_Work instructions:_
1. Decide whether each statement below agrees with the forum thread on nothrow, answering yes or no and quoting the deciding words of the thread. (a) The function pointer was cast at compile time and placed in an enum. (b) The writer has already examined the assembly output. (c) According to the thread, writeln cannot throw.
2. Continue the forum thread on nothrow from its last sentence.

On Thursday, 7 February 2013 at 21:32:28 UTC, Jonathan M Davis
wrote:
On Thursday, February 07, 2013 21:46:21 Maxim Fomin wrote:
So, you want to call function (which throws) from function
marked
as nothrow? It seems to be breaking idea of what nothrow does.
I believe that the problem is that the function isn't marked
nothrow even
though it doesn't throw. He essentially wants to be able to
make the compiler
treat it as nothrow at the call site (since he can't change the
function
definition) without any overhead, and I don't think that that's
actually
possible.
I was though able to get a function pointer, and cast said
pointer, at compile time (place it an enum). At that point,
calling the function via the compile-time known pointer *should*
be just as efficient as calling the function directly. I'll need
to check the assembly.
EG:
//----
import std.stdio;
void bar()
{writeln("bar");}
void foo() nothrow
{
enum barnothrow = cast(void function() nothrow)(&bar);
barnothrow();
}
void main()
{foo();}
//----
Yes, writeln actually can throw, so it's a bad example, but a
proof. I'd be surprised if there was any run-time overhead (but I
could be wrong).

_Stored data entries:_
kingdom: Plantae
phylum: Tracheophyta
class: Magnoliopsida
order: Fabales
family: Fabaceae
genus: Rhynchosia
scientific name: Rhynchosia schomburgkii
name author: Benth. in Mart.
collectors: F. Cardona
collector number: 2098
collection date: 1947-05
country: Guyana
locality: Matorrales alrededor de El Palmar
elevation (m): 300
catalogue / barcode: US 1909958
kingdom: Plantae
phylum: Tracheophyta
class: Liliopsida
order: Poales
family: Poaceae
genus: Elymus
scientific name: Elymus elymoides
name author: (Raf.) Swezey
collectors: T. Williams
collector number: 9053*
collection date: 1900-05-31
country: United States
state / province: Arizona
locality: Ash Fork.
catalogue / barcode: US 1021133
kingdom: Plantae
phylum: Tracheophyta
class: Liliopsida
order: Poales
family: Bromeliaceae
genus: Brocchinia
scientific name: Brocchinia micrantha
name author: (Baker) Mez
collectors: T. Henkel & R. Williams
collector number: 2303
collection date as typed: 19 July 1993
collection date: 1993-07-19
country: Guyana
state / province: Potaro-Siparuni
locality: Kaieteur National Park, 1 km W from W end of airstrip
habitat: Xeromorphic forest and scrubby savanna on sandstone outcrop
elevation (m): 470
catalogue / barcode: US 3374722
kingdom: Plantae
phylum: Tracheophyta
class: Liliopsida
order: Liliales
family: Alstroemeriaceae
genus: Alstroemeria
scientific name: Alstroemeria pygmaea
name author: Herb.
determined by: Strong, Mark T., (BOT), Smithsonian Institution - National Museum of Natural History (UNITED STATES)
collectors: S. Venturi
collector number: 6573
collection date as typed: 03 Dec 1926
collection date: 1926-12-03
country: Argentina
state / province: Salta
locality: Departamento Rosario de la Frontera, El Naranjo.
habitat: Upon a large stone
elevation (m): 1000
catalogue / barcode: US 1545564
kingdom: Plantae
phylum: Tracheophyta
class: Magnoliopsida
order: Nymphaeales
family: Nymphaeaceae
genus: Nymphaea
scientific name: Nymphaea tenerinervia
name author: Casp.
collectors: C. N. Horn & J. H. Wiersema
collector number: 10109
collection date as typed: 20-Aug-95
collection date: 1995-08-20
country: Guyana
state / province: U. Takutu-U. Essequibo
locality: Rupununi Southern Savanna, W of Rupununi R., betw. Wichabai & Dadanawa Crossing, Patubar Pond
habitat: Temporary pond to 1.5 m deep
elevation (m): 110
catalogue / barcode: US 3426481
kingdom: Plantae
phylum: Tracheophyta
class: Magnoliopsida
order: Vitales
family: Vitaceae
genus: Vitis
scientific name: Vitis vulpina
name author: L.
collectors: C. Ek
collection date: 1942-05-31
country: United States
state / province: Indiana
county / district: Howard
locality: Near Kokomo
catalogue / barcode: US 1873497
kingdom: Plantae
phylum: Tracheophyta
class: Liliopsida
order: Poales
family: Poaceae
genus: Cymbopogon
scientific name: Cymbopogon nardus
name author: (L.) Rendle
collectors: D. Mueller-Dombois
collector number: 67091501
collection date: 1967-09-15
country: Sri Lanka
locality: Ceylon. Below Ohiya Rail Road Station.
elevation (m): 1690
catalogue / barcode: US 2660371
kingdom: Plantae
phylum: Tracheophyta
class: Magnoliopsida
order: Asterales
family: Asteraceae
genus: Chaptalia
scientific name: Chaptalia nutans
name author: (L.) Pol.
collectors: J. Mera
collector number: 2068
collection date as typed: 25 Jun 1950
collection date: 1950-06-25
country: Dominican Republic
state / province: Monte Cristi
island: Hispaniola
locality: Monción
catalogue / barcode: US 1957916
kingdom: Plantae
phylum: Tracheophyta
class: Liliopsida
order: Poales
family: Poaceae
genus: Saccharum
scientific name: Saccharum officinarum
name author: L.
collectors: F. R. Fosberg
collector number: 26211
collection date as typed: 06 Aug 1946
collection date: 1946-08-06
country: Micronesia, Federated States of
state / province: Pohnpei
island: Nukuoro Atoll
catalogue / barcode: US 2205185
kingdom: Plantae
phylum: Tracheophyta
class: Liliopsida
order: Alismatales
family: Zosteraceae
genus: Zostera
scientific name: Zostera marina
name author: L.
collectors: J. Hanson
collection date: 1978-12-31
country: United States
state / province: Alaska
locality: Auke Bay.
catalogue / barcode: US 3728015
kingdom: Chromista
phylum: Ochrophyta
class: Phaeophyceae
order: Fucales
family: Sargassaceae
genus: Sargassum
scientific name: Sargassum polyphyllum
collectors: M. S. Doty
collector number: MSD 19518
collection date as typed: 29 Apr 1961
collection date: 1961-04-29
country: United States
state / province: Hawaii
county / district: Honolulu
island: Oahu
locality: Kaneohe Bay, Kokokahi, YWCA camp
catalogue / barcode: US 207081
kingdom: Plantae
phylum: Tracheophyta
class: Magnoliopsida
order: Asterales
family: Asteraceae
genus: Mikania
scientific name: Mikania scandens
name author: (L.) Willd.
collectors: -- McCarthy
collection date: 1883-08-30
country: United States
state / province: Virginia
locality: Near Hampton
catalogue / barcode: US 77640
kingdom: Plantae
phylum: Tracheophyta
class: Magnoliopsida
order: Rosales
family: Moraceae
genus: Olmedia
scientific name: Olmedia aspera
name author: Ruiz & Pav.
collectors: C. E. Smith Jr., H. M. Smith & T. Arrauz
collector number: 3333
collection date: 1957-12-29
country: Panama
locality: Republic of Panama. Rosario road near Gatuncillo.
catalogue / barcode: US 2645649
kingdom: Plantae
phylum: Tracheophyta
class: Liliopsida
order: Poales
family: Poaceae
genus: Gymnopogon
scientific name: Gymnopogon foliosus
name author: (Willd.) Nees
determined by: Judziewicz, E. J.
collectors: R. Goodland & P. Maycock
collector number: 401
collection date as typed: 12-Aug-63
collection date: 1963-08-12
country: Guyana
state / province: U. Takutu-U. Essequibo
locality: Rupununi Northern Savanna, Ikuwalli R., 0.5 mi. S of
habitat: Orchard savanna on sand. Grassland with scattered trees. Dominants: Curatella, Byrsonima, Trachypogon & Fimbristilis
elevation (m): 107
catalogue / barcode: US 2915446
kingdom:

_Results:_
1.
(a) Yes: "cast said pointer, at compile time (place it an enum)"
(b) No: "I'll need to check the assembly."
(c) No: "Yes, writeln actually can throw"

2.
In my case though, there is an extra overhead that I can't get a
function pointer to dup, so I have to create an intermediary
function. Depending on the inlined-ness of things, *that* may or
may not incur an overhead.
The normal way to handle cases where you know that a function
won't throw but
isn't nothrow is to wrap it in a try block and put an assert(0)
statement in
the catch block. That does incur some amound of overhead, but I
don't know how
much. Apparently, monarch_dodra thinks that it's too much for
what he's doing
though.
- Jonathan M Davis
Well, I don't think it's too much, but wanted to know the
alternatives. I like to know my options, and their costs. It
costs nothing to ask, and you never know what you'll learn.
I think the conclusion I came to though is to bite the bullet,
and not worry too about it.
Thank you for your answers anyways.